People in Wrigley, N.W.T., voiced their anger and frustration with Enbridge on Thursday for the way the company handled an oil pipeline leak near their community.

About 40 residents in Wrigley, a Dene community of about 100, joined Pehdzeh Ki First Nation Chief Tim Lennie and councillors as they met with Enbridge officials to discuss the pipeline leak and cleanup efforts.

Local hunters discovered the leak at Enbridge's Norman Wells pipeline south of Wrigley around May 9, in a forested area near the Willowlake River.

Around the time the spill was reported, Enbridge said only four barrels of oil had leaked into the soil.

The company later revised its estimate, saying 750 to 1,500 barrels may have spilled. Crews have been cleaning up the contaminated areas since May.

Youth and elders were among those who attended Thursday's meeting with Enbridge at the Wrigley band office.

Remediation efforts on hold

Enbridge representatives told residents on Thursday that the oil spill is fully contained, maintaining that none of the oil has leaked into the Willowlake River.

But the official added that Enbridge has not found a place to store the contaminated soil, which it plans to ship to Zama, Alta. As a result, remediation efforts are caught in a holding pattern, residents were told.

Company officials would not say whether or not the spilled oil may migrate, but said it is a possibility because of melting permafrost.

Lennie said at the meeting that he wants to repair the relationship Wrigley has with Enbridge, but not before expressing his frustration with the company for how it has handled the pipeline spill.
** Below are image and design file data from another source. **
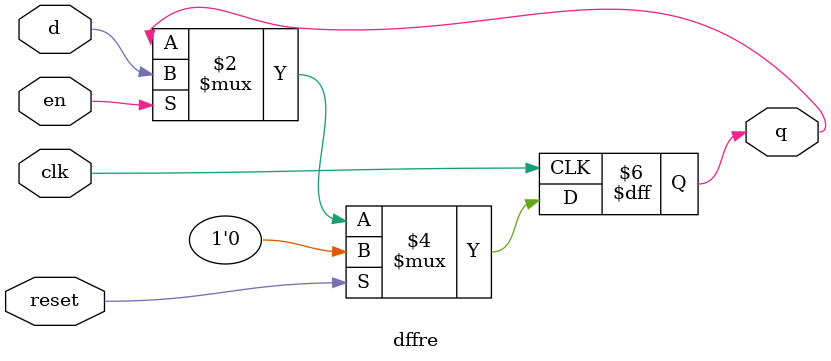
<source format=v>
`timescale 1ns / 1ps

module dffre(d, en, reset, clk, q);
parameter n = 1; //¼Ä´æÆ÷Î»Êý£¬n=1ÎªD´¥·¢Æ÷
input en, reset, clk;
input [n-1:0] d;
output [n-1:0] q;
reg [n-1:0] q;
always @(posedge clk) begin
    if(reset) begin
        q= {n{1'b0}};
    end
    else begin
        q = en? d:q;
    end
end
endmodule
</source>
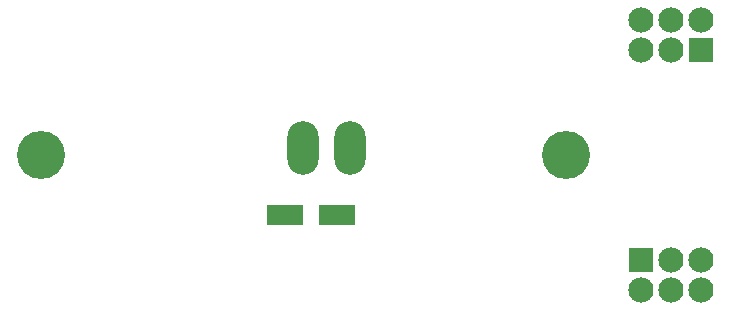
<source format=gbs>
G04 (created by PCBNEW-RS274X (2012-01-19 BZR 3256)-stable) date 3/25/2013 8:12:10 PM*
G01*
G70*
G90*
%MOIN*%
G04 Gerber Fmt 3.4, Leading zero omitted, Abs format*
%FSLAX34Y34*%
G04 APERTURE LIST*
%ADD10C,0.006000*%
%ADD11C,0.160000*%
%ADD12R,0.084000X0.084000*%
%ADD13C,0.084000*%
%ADD14O,0.104000X0.179000*%
%ADD15R,0.122100X0.066900*%
G04 APERTURE END LIST*
G54D10*
G54D11*
X34500Y-22500D03*
X17000Y-22500D03*
G54D12*
X37000Y-26000D03*
G54D13*
X38000Y-26000D03*
X39000Y-26000D03*
X37000Y-27000D03*
X38000Y-27000D03*
X39000Y-27000D03*
G54D12*
X39000Y-19000D03*
G54D13*
X38000Y-19000D03*
X37000Y-19000D03*
X39000Y-18000D03*
X38000Y-18000D03*
X37000Y-18000D03*
G54D14*
X27280Y-22250D03*
X25720Y-22250D03*
G54D15*
X26866Y-24500D03*
X25134Y-24500D03*
M02*

</source>
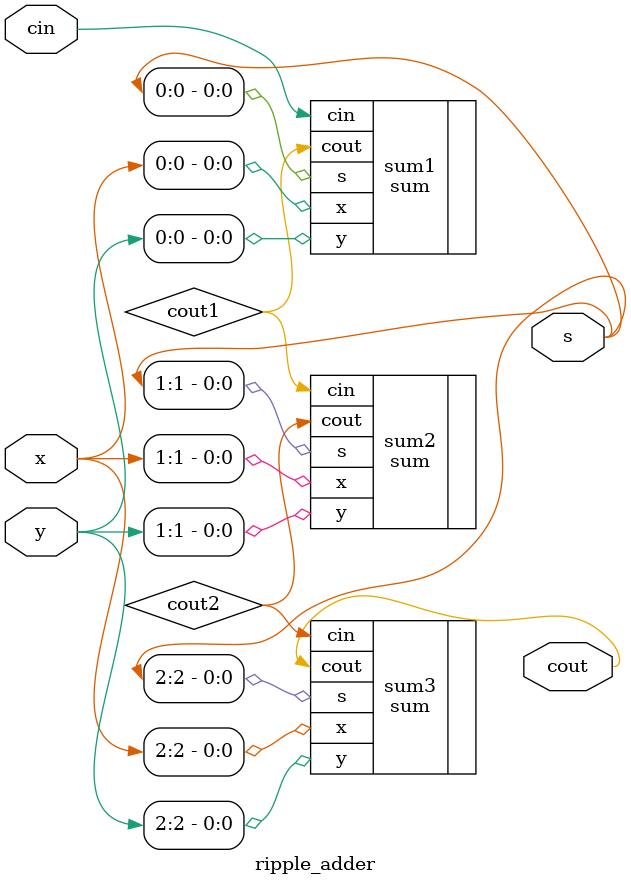
<source format=v>
module ripple_adder(input [2:0]x, input [2:0]y, input cin, output cout, output [2:0] s);
    
    wire cout1;
    wire cout2;

    sum sum1(.x(x[0]), .y(y[0]), .cin(cin), .cout(cout1), .s(s[0]));
    sum sum2(.x(x[1]), .y(y[1]), .cin(cout1), .cout(cout2), .s(s[1]));
    sum sum3(.x(x[2]), .y(y[2]), .cin(cout2), .cout(cout), .s(s[2]));

endmodule
</source>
"Once you suck everything out of this land and out of this territory, where do we go back to?" Lennie said during the meeting.

The chief refused Enbridge's offer of $5,000 to help his First Nation hire experts to analyze the company's 674-page draft cleanup plan.

Residents feel insulted

The chief said the money being offered is not enough to help the First Nation adequately understand Enbridge's technical plan before it is submitted to the National Energy Board.

Maurice Moses said he had expected more than just talk from Enbridge on Thursday.

"I thought today was going to be like, 'OK, we'll bring you guys a cheque, we're sorry'…. No cheque, and they're still insulting us," Moses said with a laugh.

The "insults" that Moses and other residents referred to ranged from Enbridge not using local workers to help with cleanup efforts, to the company's lack of general investment in the community.

"Not one building in this community says Enbridge on there. I think there should be, like, swimming pool or a hockey arena or something for the kids, right?" Moses said.

Enbridge officials told residents they did not intend to alienate the community.

Must fix communication, says official

As the meeting drew to a close, Enbridge said both the company and the community have entered into a confrontational relationship.

"We recognize that with the perceived insults, we haven't had a very good open communication process. And we need to fix that," said Cynthia Hansen, Enbridge's vice-president of Canadian operations.

Lennie said Thursday's meeting was a step towards overcoming differences, but there are still many issues that need to be resolved.

Since the spill came to light, residents in Wrigley have raised concerns about its potential impacts on human health, as well as the health of area wildlife that people hunt for food.

The company promised to provide a health expert who can answer residents' questions at the First Nation's annual assembly at the end of this month.